Foreign companies called to invest in Iraq

The US official in charge of kick-starting Iraq’s private economy has issued a clarion call for foreign businesses to get involved in the country.

Dissent by Iraqis against US occupation has halted any redevelopment of the country

Richard Greco, a special adviser to US Defence Secretary, Donald Rumsfeld, insisted that despite security concerns, real progress was being made.

“There will be plenty of investment opportunities in Iraq,” he told the Doing Business in Iraq conference in central London.
 
Greco, who is the US-based director of Private Sector Development for the Coalition Provisional Authority (CPA), Iraq’s US-led interim authority, conceded that security and other issues such as transport were still a real problem.

However, he told an audience of at times sceptical-sounding business people, bankers and regional experts that critics should allow time for Iraq to be stabilised.

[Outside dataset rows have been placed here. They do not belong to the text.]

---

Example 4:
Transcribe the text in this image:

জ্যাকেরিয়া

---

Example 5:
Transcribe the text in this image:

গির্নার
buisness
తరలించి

“It is understandable to have scepticism given all the challenges that we face,” Greco said.

“But you have to put it in a historical context. Eighteen weeks, we are talking, and there is extraordinary progress.”

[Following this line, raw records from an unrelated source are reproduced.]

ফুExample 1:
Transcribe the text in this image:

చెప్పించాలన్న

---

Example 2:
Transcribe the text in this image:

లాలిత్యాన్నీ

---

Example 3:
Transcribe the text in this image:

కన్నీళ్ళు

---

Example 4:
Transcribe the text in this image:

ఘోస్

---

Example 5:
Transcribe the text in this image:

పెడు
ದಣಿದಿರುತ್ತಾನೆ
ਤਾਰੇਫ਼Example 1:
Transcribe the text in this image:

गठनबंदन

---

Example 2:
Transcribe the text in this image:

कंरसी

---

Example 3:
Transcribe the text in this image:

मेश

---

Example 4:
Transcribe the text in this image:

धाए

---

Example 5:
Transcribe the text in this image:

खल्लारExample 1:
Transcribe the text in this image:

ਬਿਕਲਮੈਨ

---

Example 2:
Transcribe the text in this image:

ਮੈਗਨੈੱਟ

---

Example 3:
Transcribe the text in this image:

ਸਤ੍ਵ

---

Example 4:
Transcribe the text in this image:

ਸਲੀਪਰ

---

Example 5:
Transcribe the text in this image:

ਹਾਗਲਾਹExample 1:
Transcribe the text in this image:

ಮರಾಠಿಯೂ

Greco, who spent two months in Baghdad from May before taking his current post, insisted that he had seen “near-normal street life” in the city.

Foreign companies

He also pointed to specifically business-related reforms such as a recently passed ruling allowing foreign companies to take 100% control of Iraqi businesses, excluding the oil sector.

The prospect of large numbers of foreign investors arriving in Iraq following the removal of Saddam Hussein by US-led forces, has thus been stopped to a great extent by a still extremely precarious security situation.
 
Baghdad has been plagued by a series of fatal bomb attacks, including one earlier on Tuesday outside the Turkish mission in the Iraqi capital, while US troops are being killed on an almost daily basis.

Business risks

Such are the risks inherent in doing business, one insurance expert has told the conference earlier in the day, premiums to cover foreign staff in Iraq are currently about 0.5-1%, half of the total insured sum every month.

But Greco, who in a sometimes emotional speech talked of the “love” with which the United States and Britain had gone to war to oust Saddam, urged his audience to take the long-term view.

“It will take patience, trial and error and hard work for the Iraqi people to overcome the challenges that they face,” he said.